Teks Bacaan =
+--

WONOGIRI, JOGLOSEMARNEWS.COM —
Dunia transportasi darat menjadi salah satu pihak yang terdampak kelangkaan bahan bakar minyak (BBM) jenis solar. Para kru bus kesulitan mendapatkan bahan bakar solar.
Kru bus harus mencari SPBU yang memiliki stok solar. Ketika ada SPBU yang masih mempunyai persediaan solar, pembelian dibatasi. Padahal waktu mengantri cukup lama membuat durasi perjalanan bus amburadul.
Ketua DPC Organisasi Angkutan Darat (Organda) Wonogiri, Edi Purwanto secara terang-terangan mengeluhkan kondisi saat ini. Ketika sangat sulit mendapatkan solar.
“Kelangkaan solar sudah dirasakan sejak sekitar dua pekan lalu. Imbasnya tentu banyak angkutan baik penumpang maupun barang sulit mendapatkan solar di pom (SPBU),” jelas Edi, Kamis (21/10/2021).
Pemilik bus PO Sumba Putra ini membeberkan, bus jelas kesulitan karena dibatasi dalam pengisian solar. Tiap bus dibatasi mengisi solar maksimal Rp 300.000 di setiap pom bensin. Itupun tidak setiap pom bensin memiliki stok solar. Alhasil, waktu perjalanan bagi penumpang jadi tak jelas karena bus perlu mencari pom bensin yang memiliki solar.

+--

Daftar Baris =
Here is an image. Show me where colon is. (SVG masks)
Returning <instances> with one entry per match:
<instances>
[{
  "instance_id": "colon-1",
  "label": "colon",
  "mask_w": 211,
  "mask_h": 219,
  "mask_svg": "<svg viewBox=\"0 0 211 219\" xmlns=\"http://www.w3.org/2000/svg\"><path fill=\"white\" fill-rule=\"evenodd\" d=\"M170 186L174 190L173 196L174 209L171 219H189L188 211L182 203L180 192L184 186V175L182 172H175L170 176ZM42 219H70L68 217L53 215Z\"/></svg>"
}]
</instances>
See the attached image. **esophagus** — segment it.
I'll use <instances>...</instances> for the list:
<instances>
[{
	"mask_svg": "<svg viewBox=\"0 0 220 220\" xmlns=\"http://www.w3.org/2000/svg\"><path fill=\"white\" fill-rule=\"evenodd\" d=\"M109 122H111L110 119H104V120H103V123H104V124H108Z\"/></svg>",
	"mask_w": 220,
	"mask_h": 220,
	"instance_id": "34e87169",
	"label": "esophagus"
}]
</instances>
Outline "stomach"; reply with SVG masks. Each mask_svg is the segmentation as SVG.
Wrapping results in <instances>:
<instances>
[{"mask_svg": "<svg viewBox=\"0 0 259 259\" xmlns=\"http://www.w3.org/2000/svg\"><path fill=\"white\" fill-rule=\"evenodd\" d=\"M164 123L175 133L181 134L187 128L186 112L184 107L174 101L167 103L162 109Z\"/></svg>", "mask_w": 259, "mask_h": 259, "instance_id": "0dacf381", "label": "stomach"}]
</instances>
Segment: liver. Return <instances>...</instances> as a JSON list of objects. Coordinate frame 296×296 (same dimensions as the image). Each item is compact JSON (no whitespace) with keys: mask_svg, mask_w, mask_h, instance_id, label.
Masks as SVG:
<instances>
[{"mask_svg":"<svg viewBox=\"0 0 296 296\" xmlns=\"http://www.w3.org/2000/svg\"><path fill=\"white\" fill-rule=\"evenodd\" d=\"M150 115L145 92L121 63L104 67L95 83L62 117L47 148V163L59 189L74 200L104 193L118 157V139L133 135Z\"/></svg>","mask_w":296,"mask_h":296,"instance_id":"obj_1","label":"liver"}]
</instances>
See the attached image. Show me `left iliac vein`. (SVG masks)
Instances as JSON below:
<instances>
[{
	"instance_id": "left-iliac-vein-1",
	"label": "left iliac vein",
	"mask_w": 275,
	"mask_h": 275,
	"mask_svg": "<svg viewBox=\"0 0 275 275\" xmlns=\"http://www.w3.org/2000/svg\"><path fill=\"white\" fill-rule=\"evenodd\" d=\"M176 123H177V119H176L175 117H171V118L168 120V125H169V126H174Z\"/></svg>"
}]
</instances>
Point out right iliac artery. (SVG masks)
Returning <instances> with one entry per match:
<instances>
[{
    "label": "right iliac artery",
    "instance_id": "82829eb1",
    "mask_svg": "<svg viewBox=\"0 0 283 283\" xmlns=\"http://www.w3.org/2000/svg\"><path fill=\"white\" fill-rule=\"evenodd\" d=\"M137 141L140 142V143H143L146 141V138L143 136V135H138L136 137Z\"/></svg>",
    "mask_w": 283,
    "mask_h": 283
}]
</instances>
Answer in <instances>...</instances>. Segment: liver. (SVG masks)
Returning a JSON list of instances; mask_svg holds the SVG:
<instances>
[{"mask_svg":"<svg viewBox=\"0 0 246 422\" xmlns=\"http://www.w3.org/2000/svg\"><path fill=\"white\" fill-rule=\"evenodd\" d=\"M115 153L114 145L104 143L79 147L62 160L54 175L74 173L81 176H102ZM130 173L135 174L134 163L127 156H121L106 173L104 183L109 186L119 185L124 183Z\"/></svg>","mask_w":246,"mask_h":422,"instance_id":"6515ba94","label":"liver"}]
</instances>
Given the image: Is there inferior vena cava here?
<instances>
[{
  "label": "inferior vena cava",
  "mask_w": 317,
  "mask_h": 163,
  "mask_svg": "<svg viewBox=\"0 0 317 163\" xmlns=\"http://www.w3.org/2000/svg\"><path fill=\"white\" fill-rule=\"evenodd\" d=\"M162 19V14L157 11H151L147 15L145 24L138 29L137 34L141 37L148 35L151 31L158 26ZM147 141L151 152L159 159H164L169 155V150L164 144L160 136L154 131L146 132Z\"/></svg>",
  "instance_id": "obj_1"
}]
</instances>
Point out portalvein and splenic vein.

+--

Soal Latihan =
(A) Tentukan apakah setiap pernyataan berikut sesuai dengan teks bacaan. Jawab ya atau tidak, lalu kutip kata-kata dari teks yang menjadi penentunya.
(i) Kelangkaan solar sudah dirasakan sejak sekitar dua pekan sebelumnya.
(ii) Setiap bus boleh mengisi solar paling banyak Rp 500.000 di tiap pom bensin.
(iii) Semua pom bensin masih memiliki stok solar.
(B) Tuliskan ulang bagian teks bacaan yang dimulai dengan "WONOGIRI, JOGLOSEMARNEWS.COM —" dan diakhiri dengan "sulit mendapatkan solar.", tanpa mengubah satu kata pun.

Jawaban Tiap Soal =
(A)
(i) Ya: "Kelangkaan solar sudah dirasakan sejak sekitar dua pekan lalu."
(ii) Tidak: "Tiap bus dibatasi mengisi solar maksimal Rp 300.000 di setiap pom bensin."
(iii) Tidak: "Itupun tidak setiap pom bensin memiliki stok solar."

(B)
WONOGIRI, JOGLOSEMARNEWS.COM —
Dunia transportasi darat menjadi salah satu pihak yang terdampak kelangkaan bahan bakar minyak (BBM) jenis solar. Para kru bus kesulitan mendapatkan bahan bakar solar.
Kru bus harus mencari SPBU yang memiliki stok solar. Ketika ada SPBU yang masih mempunyai persediaan solar, pembelian dibatasi. Padahal waktu mengantri cukup lama membuat durasi perjalanan bus amburadul.
Ketua DPC Organisasi Angkutan Darat (Organda) Wonogiri, Edi Purwanto secara terang-terangan mengeluhkan kondisi saat ini. Ketika sangat sulit mendapatkan solar.